(Collected data)
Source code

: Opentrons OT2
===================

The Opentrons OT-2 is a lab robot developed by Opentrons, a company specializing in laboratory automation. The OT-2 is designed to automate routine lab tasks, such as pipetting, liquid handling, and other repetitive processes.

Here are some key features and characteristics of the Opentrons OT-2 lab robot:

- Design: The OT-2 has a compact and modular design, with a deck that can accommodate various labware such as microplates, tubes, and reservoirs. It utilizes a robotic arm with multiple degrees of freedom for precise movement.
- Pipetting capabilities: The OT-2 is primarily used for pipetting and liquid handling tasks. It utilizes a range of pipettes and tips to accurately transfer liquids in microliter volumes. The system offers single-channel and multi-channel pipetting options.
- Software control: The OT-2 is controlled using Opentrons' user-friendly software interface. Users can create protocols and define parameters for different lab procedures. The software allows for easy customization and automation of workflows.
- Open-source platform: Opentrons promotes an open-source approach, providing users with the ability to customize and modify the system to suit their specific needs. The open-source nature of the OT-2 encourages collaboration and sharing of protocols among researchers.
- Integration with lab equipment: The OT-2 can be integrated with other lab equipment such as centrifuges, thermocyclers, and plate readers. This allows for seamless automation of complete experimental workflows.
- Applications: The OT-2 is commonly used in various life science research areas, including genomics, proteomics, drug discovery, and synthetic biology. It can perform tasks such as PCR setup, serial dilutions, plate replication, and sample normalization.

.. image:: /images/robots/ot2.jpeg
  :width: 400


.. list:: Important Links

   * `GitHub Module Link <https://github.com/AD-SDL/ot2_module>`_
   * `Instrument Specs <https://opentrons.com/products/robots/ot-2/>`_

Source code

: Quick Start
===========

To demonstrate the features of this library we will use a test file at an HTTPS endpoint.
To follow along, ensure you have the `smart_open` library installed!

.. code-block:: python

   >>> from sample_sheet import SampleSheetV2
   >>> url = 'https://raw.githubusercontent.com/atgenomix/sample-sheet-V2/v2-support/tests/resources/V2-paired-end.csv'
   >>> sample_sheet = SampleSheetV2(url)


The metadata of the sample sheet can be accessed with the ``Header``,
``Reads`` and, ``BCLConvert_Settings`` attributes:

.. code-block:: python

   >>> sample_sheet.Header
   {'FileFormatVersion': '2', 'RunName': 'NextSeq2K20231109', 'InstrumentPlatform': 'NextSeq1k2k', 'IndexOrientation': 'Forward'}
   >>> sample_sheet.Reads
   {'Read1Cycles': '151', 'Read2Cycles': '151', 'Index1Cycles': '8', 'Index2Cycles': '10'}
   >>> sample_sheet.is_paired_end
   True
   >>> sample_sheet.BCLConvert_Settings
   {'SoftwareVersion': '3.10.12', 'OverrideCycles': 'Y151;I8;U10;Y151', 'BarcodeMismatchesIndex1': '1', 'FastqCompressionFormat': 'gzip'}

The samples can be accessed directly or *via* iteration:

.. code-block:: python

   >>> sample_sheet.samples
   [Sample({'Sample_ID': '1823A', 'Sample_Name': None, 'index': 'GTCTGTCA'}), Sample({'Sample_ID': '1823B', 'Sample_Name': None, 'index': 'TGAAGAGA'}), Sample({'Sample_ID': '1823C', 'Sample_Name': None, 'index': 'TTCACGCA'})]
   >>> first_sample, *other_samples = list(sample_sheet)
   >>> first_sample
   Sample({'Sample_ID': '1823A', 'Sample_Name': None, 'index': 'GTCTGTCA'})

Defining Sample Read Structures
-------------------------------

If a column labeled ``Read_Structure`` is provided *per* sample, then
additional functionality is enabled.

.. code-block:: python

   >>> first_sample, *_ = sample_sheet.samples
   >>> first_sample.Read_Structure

■ Work order
With both ends included, please retype exactly the lines from the line containing "first_sample, *_ = sample_sheet.samples" to the final line of the data.

■ Result for this task
   >>> first_sample, *_ = sample_sheet.samples
   >>> first_sample.Read_Structure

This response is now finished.